No final dos anos 90 é confrontada com o cancro na mama, mas isso não a fez parar, até na dimensão mediática: está no magazine de moda de Sofia Aparício, 86-60-86, mas também vai ao programa de Júlio Isidro. Ao novo milénio, acolhe-o com entusiasmo jovial, nunca se dá por vencida. Alexandre Pomar lembra que “ela não ficava quieta, ia atrás do que queria e se alguns a recusavam, a outros vencia-os ela pelo cansaço”. Ia ler poesia às prisões. Em 2003 encena, a solo, no teatro S. Luiz, Aqui Estou Eu Virgula Graça Lobo, uma peça autobiográfica. Em 2010 faz, nos Artistas Unidos, a leitura encenada da obra Sangue Jovem, de Peter Asmussen. A sua derradeira entrada em palco seria (de novo) com Tchékov, revisto por Martim Pedroso, na peças As Três (velhas) Irmãs, em 2015 no D. Maria II.

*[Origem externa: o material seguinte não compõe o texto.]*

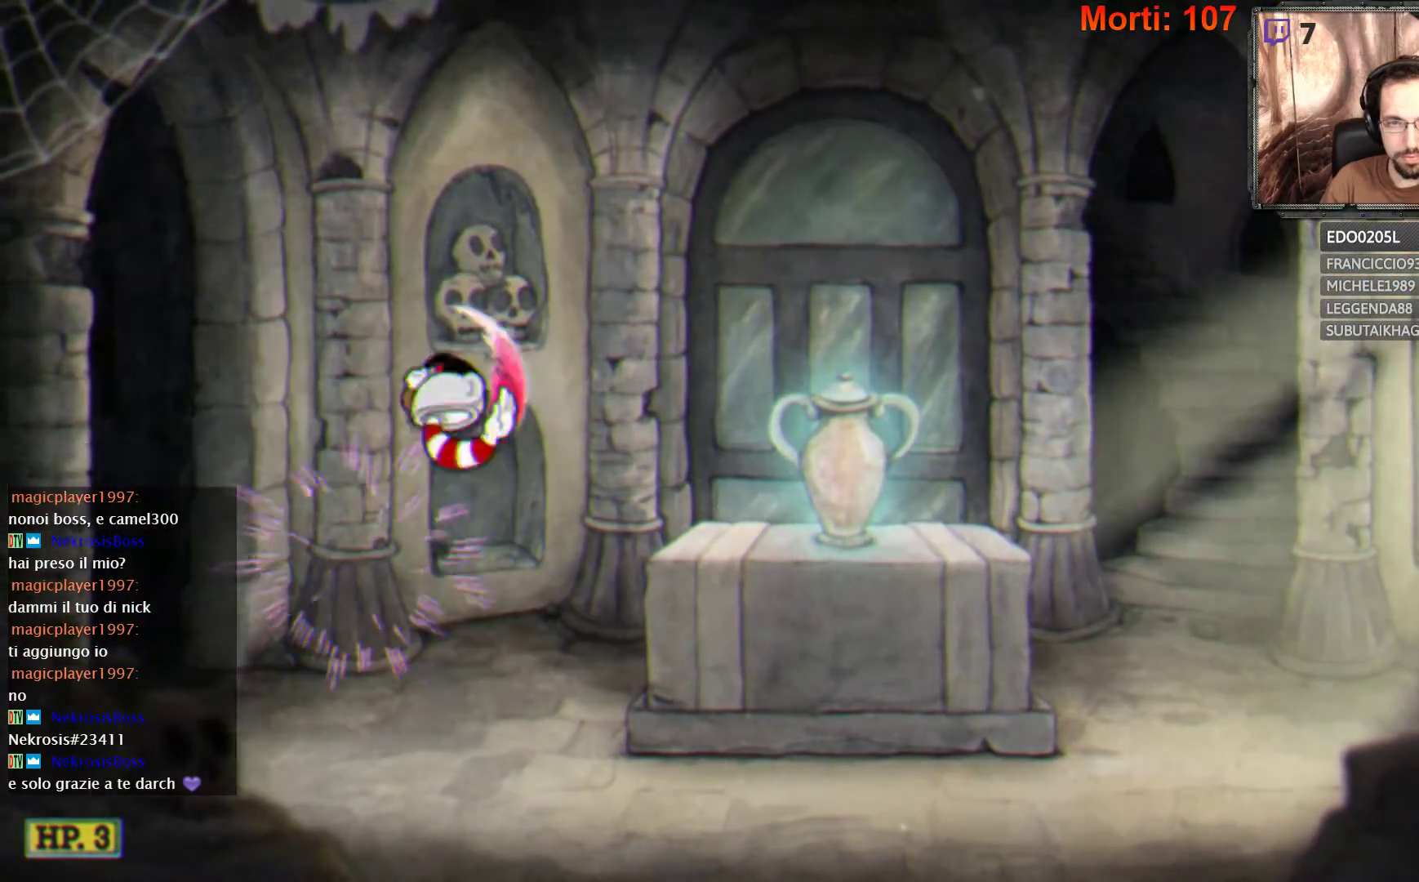
{"buttons": [], "left_stick": "right", "right_stick": "center", "events": [[333, "A", "up"]]}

Em 2018 dá uma terrível — e magnifica — entrevista à jornalista Céu Neves, no Diário de Notícias, falando frontalmente sobre a sua situação de saúde e de vida, internada num lar de idosos em Canha, no Montijo, com uma reforma de 600 euros. A filha, a artista plástica Sarah Anahory, fruto da sua relação com o arquitecto, de origem judaica, Eduardo Anahory, e a quem Graça Lobo chamava “a pessoa da minha vida”, pediu ajuda nas redes sociais, pois não tinha como mantê-la na Casa do Artista. Apesar da fragilidade física e social a que foi remetida, resume com uma ironia tão certeira quanto negra: “Agora ando a fazer a tournée dos lares”. As revistas cor-de-rosa apressaram-se a revelar o pior da alma portuguesa, fazendo chamando para titulo “a miséria”, “o declínio”, sem que, aparentemente, ninguém se tenha apercebido que o tornar pública a sua situação era um grito por justiça para ela e para todos os que se veem atirados para as margens da dignidade.

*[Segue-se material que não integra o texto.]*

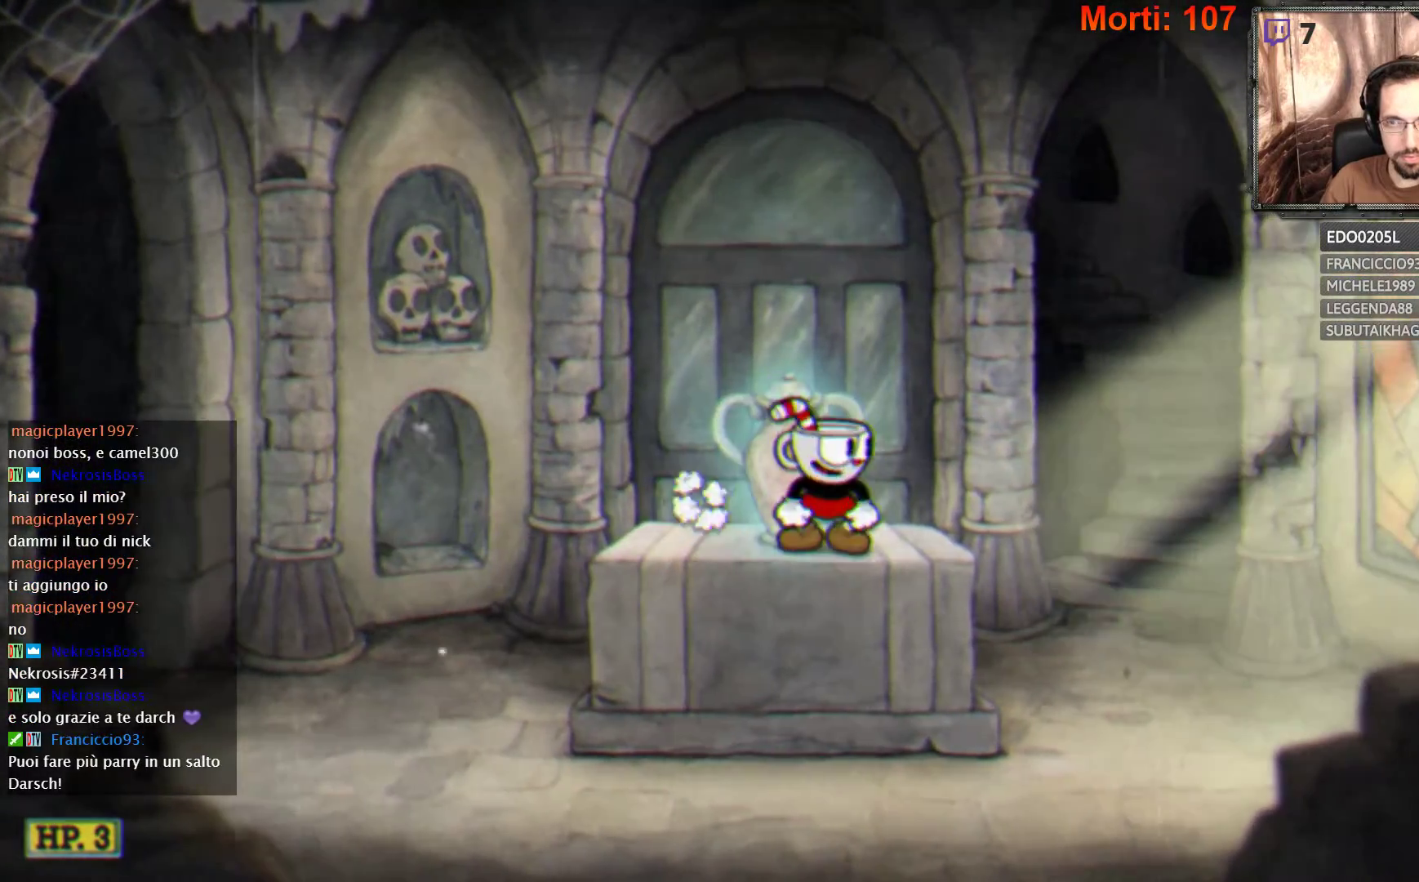
{"buttons": ["A"], "left_stick": "right", "right_stick": "center", "events": [[100, "left_stick", "right"], [400, "A", "down"]]}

De resto, ninguém a foi resgatar ao Montijo, como também não foram resgatar Luiz Pacheco, que também ali morreu. Graça Lobo morreu esta segunda-feira, 09 de setembro, num corpo doente de 85 anos, uma alma sem tempo, com a qual Portugal teve a sorte de se cruzar no caminho. Dar-lhe-ão, um dia, o nome de uma rua.